6. List 15 species of wild mammals which you personally have observed and identified in the wild. For each one listed, include the following data:
a. Name
b. Date observed
c. Locality
d. Habitat (woods, field, swamp)
e. Time of day
f. Behavior (what the animal was doing)
This requirement requires either a lot of dedicated observation, or persistence over a long period of time. Get into the habit of logging the requested information (dates, localities, habitats, etc.), so that after a period of time, you will have all this data recorded.
If you prefer to dedicate time for observation so that you may earn the honor more quickly, it would be a good idea to earn the Animal Tracking honor first. Armed with the knowledge provided in this honor, you will be better equipped to detect that mammals have been in a given locality, and thus improve your chances of spotting them.

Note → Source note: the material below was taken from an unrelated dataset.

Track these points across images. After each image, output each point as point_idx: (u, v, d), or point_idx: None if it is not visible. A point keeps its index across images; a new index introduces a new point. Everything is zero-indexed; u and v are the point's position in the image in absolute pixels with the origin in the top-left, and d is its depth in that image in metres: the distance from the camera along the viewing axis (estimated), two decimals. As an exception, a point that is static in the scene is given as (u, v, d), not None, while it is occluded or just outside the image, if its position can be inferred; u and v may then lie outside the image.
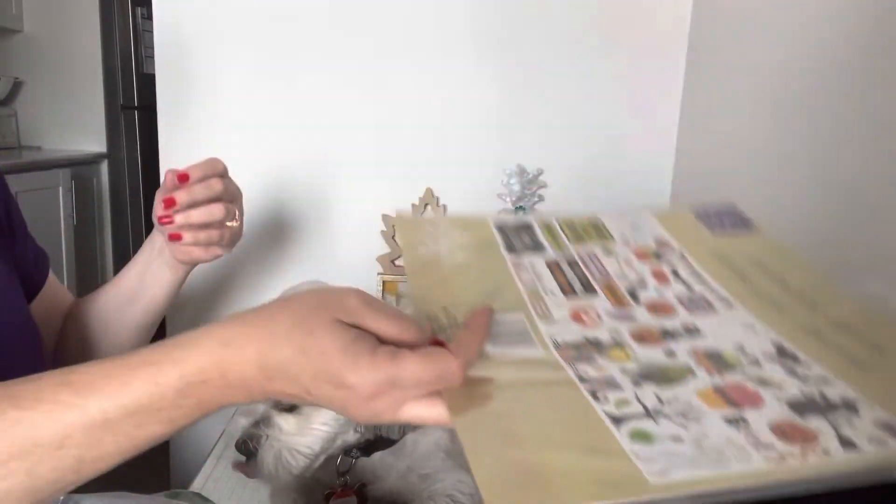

Many wild mammals are very easy to spot in North America, such as deer, squirrels, mice, rabbits, and raccoons. Others are more elusive, such as beavers, muskrats, members of the weasel family, wolves, skunks, porcupines, and bears. However, with persistence, you should be able to spot 15 species.
Perhaps you've recorded some of this information already without trying to earn the honor. Have you ever written in an email to a friend or your family about seeing some mammal? Go through your old email and look for it. The level of detail you wrote about may surprise you. Do you keep a blog? Look there! In fact, recording these in a blog may not be a bad idea.
If you are disciplined with your digital photographs, you may be able to look through your archive and find mammals you have photographed. The files containing the photos will likely have a date on them, and you should be able to extract the habitat, behavior, and perhaps the locality from the photo as well.